Github: Splitshift-Protocol-Repo

How To Play

  • Arrow keys / A & D — Move
  • Space — Jump
  • Tab — Switch between slimes
  • Q — Split your slime into smaller ones
  • E — Merge with a nearby slime
  • R — Use jam to restore health
  • Stay near water to keep your moisture up — slimes take damage when they dry out completely 
  • If a slime dies, you lose it for good. Lose them all and it's game over.

Features

  • Split & Merge System — Slimes can split into smaller units or merge into larger ones. Their size affects their stats, abilities, and what combinations are valid. A Large splits into a Medium + Small; two Smalls merge into a Medium, and so on.
  • Multi-slime Management — Players can control multiple slimes independently and switch between them with Tab. Each has its own health, moisture, and position in the world.
  • Moisture Mechanic — Slimes dehydrate over time when out of water, triggering damage once moisture reaches zero.
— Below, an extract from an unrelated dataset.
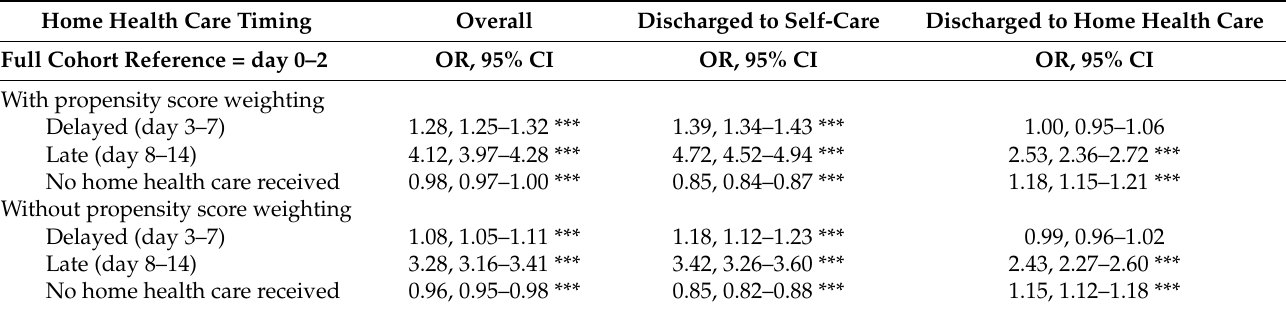
Table 2. Results of weighted and unweighted logistic regression predicting 30-day all-cause rehospitalization stratified by discharge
Finding water sources is just as important as avoiding hazards.
  • Emotion Bubble System — The active slime displays contextual emotion bubbles (hydrating, drying out, idle, warning) so the player always knows what’s happening, even with inactive slimes.
  • Inventory & Consumables — Players can collect and use jam to restore health mid-run.
  • Scene Transitions & Level Flow — Smooth async scene loading with animated transitions and a progress bar, plus checkpoint saving and respawn handling.

What I Learned

  • Multi-entity Player Control — Managing a list of active slimes, switching focus between them, and keeping UI elements (health bars, portraits, emotion bubbles) synced with whichever slime is currently active.
  • Component-driven Architecture — Keeping Player, Slime, PlayerHealth, PlayerMoisture, and PlayerMovement as separate, loosely-coupled components that communicate through references rather than inheritance chains.
  • Singleton Pattern in Practice — GameManager, InventoryManager, LevelManager, and AudioManager persist across scenes using DontDestroyOnLoad, with BindUIReferences() called after each scene load to reconnect UI elements.
  • 2D Physics & Detection — Using OverlapCircleAll for merge range detection and OverlapCircle for ground and water checks, with layer-based collision toggling for invulnerability i-frames.